SELECTION:
Tonight my super-shy-4-yr-old hemorrhoid had her 3rd tee ball practice. The first had been okay. She actually took the field after only 1 meltdown. The next practice didn’t go so well. She almost didn’t even take the field. Eventually she did. It was ugly and snotty and but she did it.

I started working yesterday on today. I talked about being brave and explained that you couldn’t let being afraid stop you from doing things you really wanted to do. She listened. I talked and talked about being brave doesn’t mean you aren’t afraid it means that you do the thing you are scared of despite being a little afraid. I asked what she was afraid of. She answered that she was afraid we would leave her. Separation anxiety-especially right now-is a very, very real thing. I couldn’t tell her not to feel that way so I just assured her that we would never, ever leave her and that she had to find a way to believe that. “Be brave baby.”

WHAT THIS EXERCISE ASKS:
**a)** Answer these questions about the tee ball passage:
(i) Which tee ball practice did the child have tonight?
(ii) How many meltdowns came before she took the field at the first practice?
(iii) What did the child say she was afraid of?
**b)** Return every line of the rows that contains the string "sketchPlane", matching case exactly.
The passage and the rows that come next have no connection to each other.

DATA ROWS:
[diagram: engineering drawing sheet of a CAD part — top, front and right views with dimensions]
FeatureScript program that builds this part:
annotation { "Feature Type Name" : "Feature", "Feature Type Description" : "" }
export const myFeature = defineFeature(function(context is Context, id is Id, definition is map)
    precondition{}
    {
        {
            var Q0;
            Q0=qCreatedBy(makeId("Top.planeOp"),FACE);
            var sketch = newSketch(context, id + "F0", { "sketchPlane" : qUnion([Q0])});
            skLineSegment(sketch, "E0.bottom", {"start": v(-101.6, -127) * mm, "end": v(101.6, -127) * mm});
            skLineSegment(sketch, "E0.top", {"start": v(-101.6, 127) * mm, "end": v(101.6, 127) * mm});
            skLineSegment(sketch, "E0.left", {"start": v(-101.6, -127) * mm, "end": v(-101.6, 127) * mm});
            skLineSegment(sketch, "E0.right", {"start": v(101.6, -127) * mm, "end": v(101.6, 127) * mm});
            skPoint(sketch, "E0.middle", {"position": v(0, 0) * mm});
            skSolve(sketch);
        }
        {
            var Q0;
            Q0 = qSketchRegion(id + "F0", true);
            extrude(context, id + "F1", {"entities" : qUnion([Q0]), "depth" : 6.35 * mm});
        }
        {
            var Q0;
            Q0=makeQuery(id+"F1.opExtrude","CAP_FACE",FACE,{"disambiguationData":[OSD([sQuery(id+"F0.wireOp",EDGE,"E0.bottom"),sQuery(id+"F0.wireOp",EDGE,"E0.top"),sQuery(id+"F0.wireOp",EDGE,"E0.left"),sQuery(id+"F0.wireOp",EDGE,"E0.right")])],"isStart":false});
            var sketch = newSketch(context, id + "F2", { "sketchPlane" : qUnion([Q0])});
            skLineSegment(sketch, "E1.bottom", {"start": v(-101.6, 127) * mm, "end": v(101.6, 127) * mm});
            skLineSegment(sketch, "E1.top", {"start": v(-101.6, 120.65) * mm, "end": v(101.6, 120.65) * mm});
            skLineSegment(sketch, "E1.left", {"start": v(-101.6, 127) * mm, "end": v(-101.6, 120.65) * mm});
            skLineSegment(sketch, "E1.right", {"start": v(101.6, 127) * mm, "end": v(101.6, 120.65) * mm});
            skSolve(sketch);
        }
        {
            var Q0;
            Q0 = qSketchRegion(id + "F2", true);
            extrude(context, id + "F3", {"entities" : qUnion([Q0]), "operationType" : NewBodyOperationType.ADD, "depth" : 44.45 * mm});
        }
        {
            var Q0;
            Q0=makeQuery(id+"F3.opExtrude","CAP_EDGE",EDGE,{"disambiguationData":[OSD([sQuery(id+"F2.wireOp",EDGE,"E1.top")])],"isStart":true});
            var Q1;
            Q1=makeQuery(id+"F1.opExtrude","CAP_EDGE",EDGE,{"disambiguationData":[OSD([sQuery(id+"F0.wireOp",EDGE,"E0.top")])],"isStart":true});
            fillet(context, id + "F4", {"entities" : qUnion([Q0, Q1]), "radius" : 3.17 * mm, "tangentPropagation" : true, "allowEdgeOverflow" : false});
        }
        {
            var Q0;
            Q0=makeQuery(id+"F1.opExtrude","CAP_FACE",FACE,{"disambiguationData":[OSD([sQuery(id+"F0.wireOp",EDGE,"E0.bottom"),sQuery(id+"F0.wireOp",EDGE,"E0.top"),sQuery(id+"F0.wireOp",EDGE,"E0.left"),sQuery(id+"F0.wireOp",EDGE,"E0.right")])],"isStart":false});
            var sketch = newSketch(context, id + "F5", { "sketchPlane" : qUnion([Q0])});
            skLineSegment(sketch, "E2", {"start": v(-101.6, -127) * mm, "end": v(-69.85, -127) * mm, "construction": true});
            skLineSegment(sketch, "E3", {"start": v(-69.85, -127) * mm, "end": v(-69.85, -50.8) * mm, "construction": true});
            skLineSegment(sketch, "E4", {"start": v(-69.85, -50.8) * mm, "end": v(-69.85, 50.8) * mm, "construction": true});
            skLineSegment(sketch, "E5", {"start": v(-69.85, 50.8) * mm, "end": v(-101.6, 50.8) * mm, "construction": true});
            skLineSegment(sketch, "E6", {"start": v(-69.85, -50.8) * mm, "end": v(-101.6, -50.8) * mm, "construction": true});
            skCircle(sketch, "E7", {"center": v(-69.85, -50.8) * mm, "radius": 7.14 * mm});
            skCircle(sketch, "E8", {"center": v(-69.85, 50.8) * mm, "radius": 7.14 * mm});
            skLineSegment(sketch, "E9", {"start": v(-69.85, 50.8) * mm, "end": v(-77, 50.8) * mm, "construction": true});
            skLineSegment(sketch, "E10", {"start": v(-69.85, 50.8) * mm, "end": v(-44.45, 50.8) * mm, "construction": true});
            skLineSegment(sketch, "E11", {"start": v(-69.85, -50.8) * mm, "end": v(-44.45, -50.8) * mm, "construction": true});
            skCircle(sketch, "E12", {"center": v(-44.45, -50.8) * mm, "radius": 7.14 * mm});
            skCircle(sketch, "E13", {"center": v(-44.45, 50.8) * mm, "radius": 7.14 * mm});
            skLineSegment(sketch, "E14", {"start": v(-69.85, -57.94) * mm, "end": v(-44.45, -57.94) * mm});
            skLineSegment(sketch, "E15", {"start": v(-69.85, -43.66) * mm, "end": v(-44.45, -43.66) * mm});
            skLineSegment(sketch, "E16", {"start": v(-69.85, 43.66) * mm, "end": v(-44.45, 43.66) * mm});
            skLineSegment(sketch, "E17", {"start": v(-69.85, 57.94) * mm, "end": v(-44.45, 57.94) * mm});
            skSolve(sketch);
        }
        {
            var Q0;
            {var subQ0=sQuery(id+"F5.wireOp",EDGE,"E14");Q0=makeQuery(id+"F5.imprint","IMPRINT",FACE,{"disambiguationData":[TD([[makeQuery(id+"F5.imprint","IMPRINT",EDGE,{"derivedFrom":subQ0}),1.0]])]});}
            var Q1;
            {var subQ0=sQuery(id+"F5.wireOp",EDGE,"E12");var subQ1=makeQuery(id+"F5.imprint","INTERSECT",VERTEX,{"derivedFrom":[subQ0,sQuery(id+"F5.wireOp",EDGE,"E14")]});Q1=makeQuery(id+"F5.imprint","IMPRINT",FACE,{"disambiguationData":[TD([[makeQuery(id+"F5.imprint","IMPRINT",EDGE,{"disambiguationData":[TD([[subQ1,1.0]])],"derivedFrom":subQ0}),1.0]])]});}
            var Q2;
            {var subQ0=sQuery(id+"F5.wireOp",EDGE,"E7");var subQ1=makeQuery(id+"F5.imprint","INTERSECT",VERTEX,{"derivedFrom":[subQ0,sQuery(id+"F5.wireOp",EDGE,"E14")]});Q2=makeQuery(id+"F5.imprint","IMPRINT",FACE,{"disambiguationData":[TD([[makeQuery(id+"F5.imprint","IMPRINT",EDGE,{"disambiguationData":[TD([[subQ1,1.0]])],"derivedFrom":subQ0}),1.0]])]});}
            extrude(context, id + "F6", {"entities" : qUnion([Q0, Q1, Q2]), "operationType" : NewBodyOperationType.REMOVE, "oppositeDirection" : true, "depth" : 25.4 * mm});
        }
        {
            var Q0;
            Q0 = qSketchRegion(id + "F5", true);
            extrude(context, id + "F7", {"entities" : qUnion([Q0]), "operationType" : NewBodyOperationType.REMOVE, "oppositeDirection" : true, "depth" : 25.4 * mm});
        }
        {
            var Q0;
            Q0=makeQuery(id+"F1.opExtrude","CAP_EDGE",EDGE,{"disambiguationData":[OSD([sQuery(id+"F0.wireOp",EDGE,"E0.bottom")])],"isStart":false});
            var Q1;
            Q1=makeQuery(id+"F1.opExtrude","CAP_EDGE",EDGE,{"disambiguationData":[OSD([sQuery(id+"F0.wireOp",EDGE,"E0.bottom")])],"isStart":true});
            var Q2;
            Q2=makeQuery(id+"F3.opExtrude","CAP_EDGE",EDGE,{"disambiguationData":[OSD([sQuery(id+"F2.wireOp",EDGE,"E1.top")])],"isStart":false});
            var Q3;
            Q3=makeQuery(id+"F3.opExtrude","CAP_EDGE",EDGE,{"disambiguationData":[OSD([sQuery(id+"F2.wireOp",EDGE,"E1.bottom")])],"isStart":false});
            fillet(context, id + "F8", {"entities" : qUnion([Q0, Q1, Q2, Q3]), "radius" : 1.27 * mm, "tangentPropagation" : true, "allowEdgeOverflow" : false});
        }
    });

RESULTS FOR EACH TASK:
**a)**
(i) Her 3rd practice.
(ii) Only 1.
(iii) That they would leave her.

**b)**
            var sketch = newSketch(context, id + "F0", { "sketchPlane" : qUnion([Q0])});
            var sketch = newSketch(context, id + "F2", { "sketchPlane" : qUnion([Q0])});
            var sketch = newSketch(context, id + "F5", { "sketchPlane" : qUnion([Q0])});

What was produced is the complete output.